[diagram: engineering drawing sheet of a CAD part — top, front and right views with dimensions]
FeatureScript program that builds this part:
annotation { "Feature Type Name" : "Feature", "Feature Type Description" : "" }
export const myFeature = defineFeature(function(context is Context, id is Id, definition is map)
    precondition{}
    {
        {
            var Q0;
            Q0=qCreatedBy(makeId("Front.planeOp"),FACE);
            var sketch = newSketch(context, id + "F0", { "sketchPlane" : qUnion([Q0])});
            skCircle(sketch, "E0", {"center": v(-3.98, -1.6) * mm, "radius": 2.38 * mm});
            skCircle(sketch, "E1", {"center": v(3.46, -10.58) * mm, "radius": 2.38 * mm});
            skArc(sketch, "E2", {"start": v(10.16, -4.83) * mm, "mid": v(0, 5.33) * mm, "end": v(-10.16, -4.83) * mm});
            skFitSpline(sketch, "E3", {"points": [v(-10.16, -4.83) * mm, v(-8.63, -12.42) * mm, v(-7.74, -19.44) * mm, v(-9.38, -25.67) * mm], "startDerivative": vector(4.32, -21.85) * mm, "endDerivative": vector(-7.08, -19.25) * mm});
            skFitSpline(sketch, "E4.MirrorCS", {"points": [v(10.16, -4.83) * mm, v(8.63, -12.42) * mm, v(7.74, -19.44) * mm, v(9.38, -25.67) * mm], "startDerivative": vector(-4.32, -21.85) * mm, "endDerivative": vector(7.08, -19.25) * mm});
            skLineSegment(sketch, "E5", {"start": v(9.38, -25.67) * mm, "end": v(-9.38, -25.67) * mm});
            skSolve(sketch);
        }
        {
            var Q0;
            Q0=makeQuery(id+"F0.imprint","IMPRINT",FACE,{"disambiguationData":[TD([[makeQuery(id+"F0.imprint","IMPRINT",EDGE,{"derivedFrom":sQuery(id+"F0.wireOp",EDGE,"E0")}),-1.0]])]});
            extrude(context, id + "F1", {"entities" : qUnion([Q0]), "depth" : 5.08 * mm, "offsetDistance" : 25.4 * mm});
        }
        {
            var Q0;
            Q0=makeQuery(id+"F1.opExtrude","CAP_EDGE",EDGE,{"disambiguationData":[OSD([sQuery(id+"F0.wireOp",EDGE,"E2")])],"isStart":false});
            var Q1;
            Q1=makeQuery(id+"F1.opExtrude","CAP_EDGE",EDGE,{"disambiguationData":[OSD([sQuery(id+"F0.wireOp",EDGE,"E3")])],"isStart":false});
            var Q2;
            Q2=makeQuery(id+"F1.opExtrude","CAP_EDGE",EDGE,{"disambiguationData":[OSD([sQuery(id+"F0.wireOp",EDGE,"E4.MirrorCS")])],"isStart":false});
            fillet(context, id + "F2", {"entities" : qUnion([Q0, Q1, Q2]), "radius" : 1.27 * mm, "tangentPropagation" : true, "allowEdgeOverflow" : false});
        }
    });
▬▬▬
# What is needed
Copy out every line of the records above without changing anything.

# Response for this exercise
[diagram: engineering drawing sheet of a CAD part — top, front and right views with dimensions]
FeatureScript program that builds this part:
annotation { "Feature Type Name" : "Feature", "Feature Type Description" : "" }
export const myFeature = defineFeature(function(context is Context, id is Id, definition is map)
    precondition{}
    {
        {
            var Q0;
            Q0=qCreatedBy(makeId("Front.planeOp"),FACE);
            var sketch = newSketch(context, id + "F0", { "sketchPlane" : qUnion([Q0])});
            skCircle(sketch, "E0", {"center": v(-3.98, -1.6) * mm, "radius": 2.38 * mm});
            skCircle(sketch, "E1", {"center": v(3.46, -10.58) * mm, "radius": 2.38 * mm});
            skArc(sketch, "E2", {"start": v(10.16, -4.83) * mm, "mid": v(0, 5.33) * mm, "end": v(-10.16, -4.83) * mm});
            skFitSpline(sketch, "E3", {"points": [v(-10.16, -4.83) * mm, v(-8.63, -12.42) * mm, v(-7.74, -19.44) * mm, v(-9.38, -25.67) * mm], "startDerivative": vector(4.32, -21.85) * mm, "endDerivative": vector(-7.08, -19.25) * mm});
            skFitSpline(sketch, "E4.MirrorCS", {"points": [v(10.16, -4.83) * mm, v(8.63, -12.42) * mm, v(7.74, -19.44) * mm, v(9.38, -25.67) * mm], "startDerivative": vector(-4.32, -21.85) * mm, "endDerivative": vector(7.08, -19.25) * mm});
            skLineSegment(sketch, "E5", {"start": v(9.38, -25.67) * mm, "end": v(-9.38, -25.67) * mm});
            skSolve(sketch);
        }
        {
            var Q0;
            Q0=makeQuery(id+"F0.imprint","IMPRINT",FACE,{"disambiguationData":[TD([[makeQuery(id+"F0.imprint","IMPRINT",EDGE,{"derivedFrom":sQuery(id+"F0.wireOp",EDGE,"E0")}),-1.0]])]});
            extrude(context, id + "F1", {"entities" : qUnion([Q0]), "depth" : 5.08 * mm, "offsetDistance" : 25.4 * mm});
        }
        {
            var Q0;
            Q0=makeQuery(id+"F1.opExtrude","CAP_EDGE",EDGE,{"disambiguationData":[OSD([sQuery(id+"F0.wireOp",EDGE,"E2")])],"isStart":false});
            var Q1;
            Q1=makeQuery(id+"F1.opExtrude","CAP_EDGE",EDGE,{"disambiguationData":[OSD([sQuery(id+"F0.wireOp",EDGE,"E3")])],"isStart":false});
            var Q2;
            Q2=makeQuery(id+"F1.opExtrude","CAP_EDGE",EDGE,{"disambiguationData":[OSD([sQuery(id+"F0.wireOp",EDGE,"E4.MirrorCS")])],"isStart":false});
            fillet(context, id + "F2", {"entities" : qUnion([Q0, Q1, Q2]), "radius" : 1.27 * mm, "tangentPropagation" : true, "allowEdgeOverflow" : false});
        }
    });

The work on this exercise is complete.